Source code of BoW Creator and Dictionary Tagger

nuaaer · March 22, 2012, 3:45pm

KNIME is a very useful、strong and convenient tool for data processing.

But I found some problems in processing Chinese text by using Text processing.If I develop a new node to process Chinese text well,how can I get their soure code(eg Bow Creator and Dictionary Tagger) so that I can make sure my new node can work well with subsistant nodes in the Text procesing?

thor · March 22, 2012, 4:02pm

The sources of all KNIME nodes can be installed as separate features. Have a look at the "Sources" category on the update site.

nuaaer · March 23, 2012, 10:03am

Thank you.But I don't understand completely,where can I find "update site" ?Can you give a link to the site?

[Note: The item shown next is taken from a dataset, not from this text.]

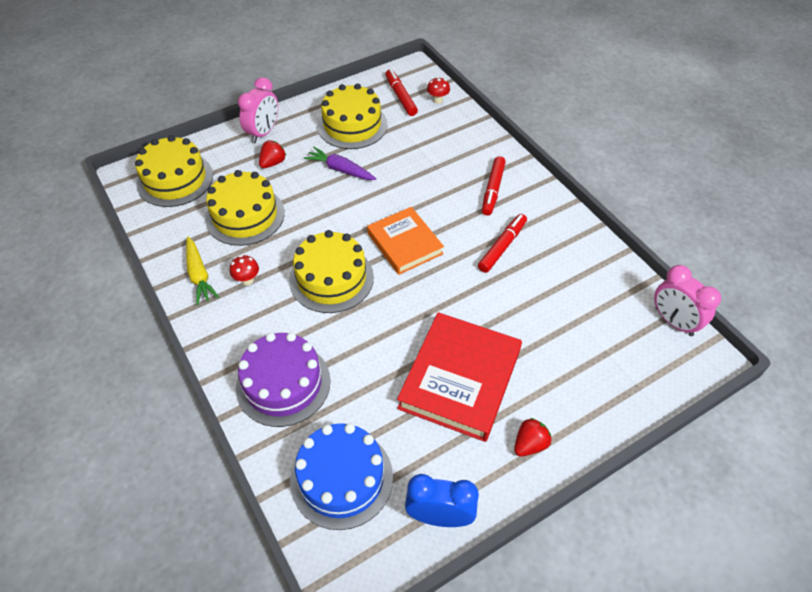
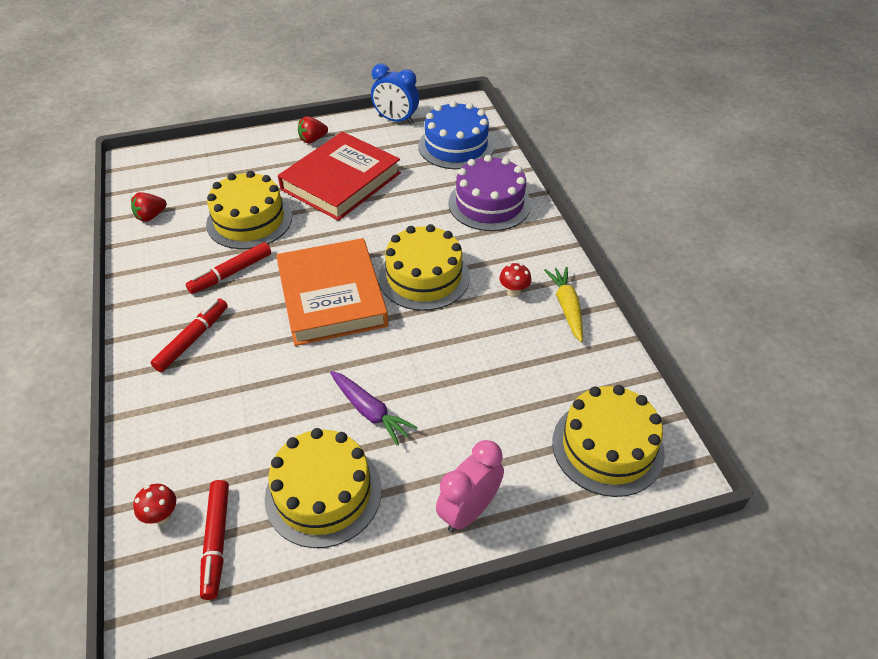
camera: 165 degrees left, 5 degrees down
(245, 215) = (510, 369): yellow cake -> yellow cake (249, 220)
(273, 163) = (462, 445): red strawberry -> red strawberry (151, 216)
(405, 243) = (332, 297): orange book -> orange book, size x1.52
(673, 322) = (133, 185): pink clock -> none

nuaaer · March 24, 2012, 5:10am

Thanks thor.I find them.They are beautiful~~

susanna8930 · April 8, 2012, 3:44am

hi nuaaer,I met the same problem that knime can't deal with chinese well . I foud that knime uses OPENNLP to deal with texts which couldn't support chinese and it's hard to disguise a new node to process Chinese text in the text processing plugin. So have you foud a better way to deal with chinese?

kilian.thiel · April 10, 2012, 7:45pm

OPENNLP is used to tokenize the text and for part of speech tagging, was well as named entity recognition. I never processed chinese texts but I guess as long as if You don't want to part of speech tag Your text, recognize named entities or stemm the text it should work. Is the chinese text encoded in UTF-8? What problems do You have when processing chinese text?

system · June 2, 2023, 9:50pm

This topic was automatically closed 90 days after the last reply. New replies are no longer allowed.